Pleit u ook voor minder Europa?
„Ik vermoed dat Frankrijk en Duitsland met voorstellen zullen komen om, desnoods met minder landen, verdergaande stappen te zetten in Europa. Men wil laten zien dat het Europese project na de brexit nog volop leeft. Dat levert een probleem op voor het laconieke europragmatisme van Rutte. Is Nederland er wel klaar voor om, als dat wordt gevraagd, mee te springen met die Duits-Franse kopgroep? Heeft Nederland zijn huiswerk wel voldoende gedaan, de bevolking wel voldoende betrokken bij wat er in Europa speelt en mogelijk is? Ik vrees van niet.”
Hoe komt de immigratie- en integratieparagraaf van het coalitieakkoord er wat u betreft straks uit te zien?
„Toen de vluchtelingenstroom in 2015 op gang kwam, realiseerden veel mensen zich in mijn ogen nog onvoldoende in wat voor mondiale wanorde Europa gezien de situatie in Afrika en het Midden-Oosten terecht is gekomen. De Wiardi Beckman Stichting komt begin juni met een boek dat niet voor niets ”De vluchtelingencrisis als reality test” als ondertitel heeft. Daarin wordt onder meer gepleit voor een soort EU-marshallplan, gericht op het stabiliseren van Afrika. Het is daar de hoogste tijd voor. Ons naoorlogse samenlevingsmodel, met onze democratie en verzorgingsstaat, is te waardevol om existentieel op de proef te worden gesteld.

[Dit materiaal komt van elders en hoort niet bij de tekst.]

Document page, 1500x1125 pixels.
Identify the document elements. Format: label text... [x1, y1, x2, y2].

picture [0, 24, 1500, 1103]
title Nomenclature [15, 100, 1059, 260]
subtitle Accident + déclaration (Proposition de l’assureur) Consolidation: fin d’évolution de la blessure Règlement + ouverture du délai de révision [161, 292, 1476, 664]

Als de Europese buitengrenzen onvoldoende worden bewaakt en het aantal op te vangen vluchtelingen niet is begrensd, kun je geen draagvlak verwachten voor het opvangen van enorme aantallen nieuwkomers. Verder vraag ik me af waarom de integratie in ons land zo slecht is georganiseerd. Migranten en vluchtelingen moeten zelfredzaam geld lenen en dat besteden bij vaak malafide integratiebureautjes. We weten allemaal tot welke sociale drama’s dat leidt. Het valt toch niet uit te leggen dat zo’n beetje de hele Eritrese gemeenschap in Nederland voor de komende vijftig jaar op een uitkering zit? Waarom hebben we op tv eigenlijk geen kanaal waarop je 24 uur per dag taallessen voor nieuwkomers kunt volgen? Een soort Nederland 5; ik ben daar voor.”
Dit is het slot van een tweeluik over de blijvende invloed van het populisme, vijftien jaar na de dood van Fortuyn.
„Fortuyn was vernieuwer”
Rene Cuperus (geb. 1960) wijdde diverse publicaties aan het populisme, waaronder ”De wereldburger bestaat niet” uit 2009. Daarin riep hij volkspartijen zoals de PvdA op leiding te gaan geven aan „een beschaafd populisme van links.” Het boek kwam Cuperus te staan op een vernietigende recensie van GroenLinksideoloog Dick Pels, die hem verweet te ver mee te buigen met het volkse onbehagen over de effecten van de globalisering, de multiculturele samenleving en de Europese eenwording. „PvdA’ers moeten juist de Europese, kosmopolitische en vrijzinnige idealen hooghouden, tegen het ongezonde volksgevoel in”, hield Pels Cuperus voor. Hij omschreef het populisme als „een helaas noodzakelijk doorgangsstadium op weg naar een hoger moreel doel: dat van het internationalisme.” Over het populisme verschilt Cuperus in veel opzichten van mening met zijn rechtse collega-publicist Sybe Schaap, die vorige week in het eerste deel van dit tweeluik in deze krant aan het woord kwam. Ook hun opvattingen over de betekenis van de vijftien jaar geleden omgebrachte Pim Fortuyn lopen uiteen. Schaap deed hem vorige week af als „een vermakelijke populist met enig relativeringsvermogen en gevoel voor humor.” Cuperus ziet Fortuyn als vernieuwer, zei hij in september 2015 tegen weekblad De Groene Amsterdammer. „Hij heeft de cocon van de politieke correctheid en de besmuiktheid om te spreken over de schaduwzijden van de drie i’s –immigratie, integratie en islam– definitief doorbroken.”